[Opening Data section]

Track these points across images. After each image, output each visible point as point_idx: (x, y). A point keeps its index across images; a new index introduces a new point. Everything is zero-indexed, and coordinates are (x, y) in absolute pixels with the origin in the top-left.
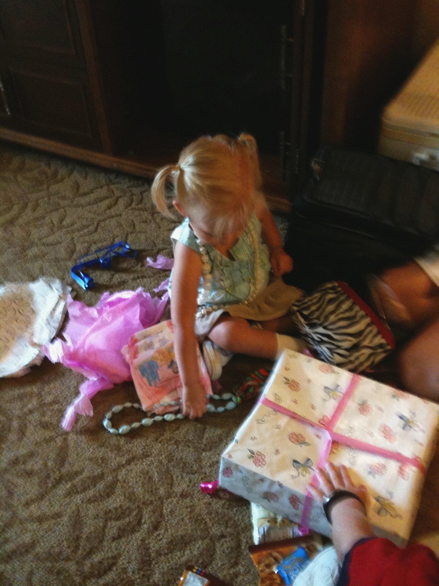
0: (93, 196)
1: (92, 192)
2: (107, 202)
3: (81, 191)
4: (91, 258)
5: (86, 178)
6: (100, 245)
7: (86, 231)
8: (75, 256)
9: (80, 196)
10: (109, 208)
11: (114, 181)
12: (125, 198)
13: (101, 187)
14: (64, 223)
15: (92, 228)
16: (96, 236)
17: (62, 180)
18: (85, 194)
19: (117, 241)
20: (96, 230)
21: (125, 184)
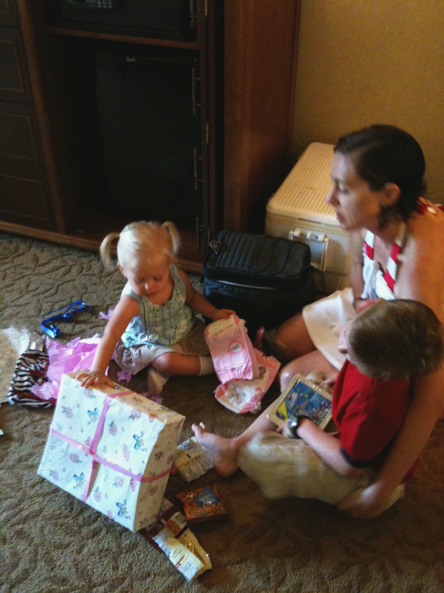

[Closing Data section]

Exercise: Reproduce every line of the entries above word for word, leaving out the pictures.

Exercise response:
Track these points across images. After each image, output each visible point as point_idx: (x, y). A point keeps its index across images; a new index introduces a new point. Everything is zero-indexed, and coordinates are (x, y) in absolute pixels with the origin in the top-left.
0: (93, 196)
1: (92, 192)
2: (107, 202)
3: (81, 191)
4: (91, 258)
5: (86, 178)
6: (100, 245)
7: (86, 231)
8: (75, 256)
9: (80, 196)
10: (109, 208)
11: (114, 181)
12: (125, 198)
13: (101, 187)
14: (64, 223)
15: (92, 228)
16: (96, 236)
17: (62, 180)
18: (85, 194)
19: (117, 241)
20: (96, 230)
21: (125, 184)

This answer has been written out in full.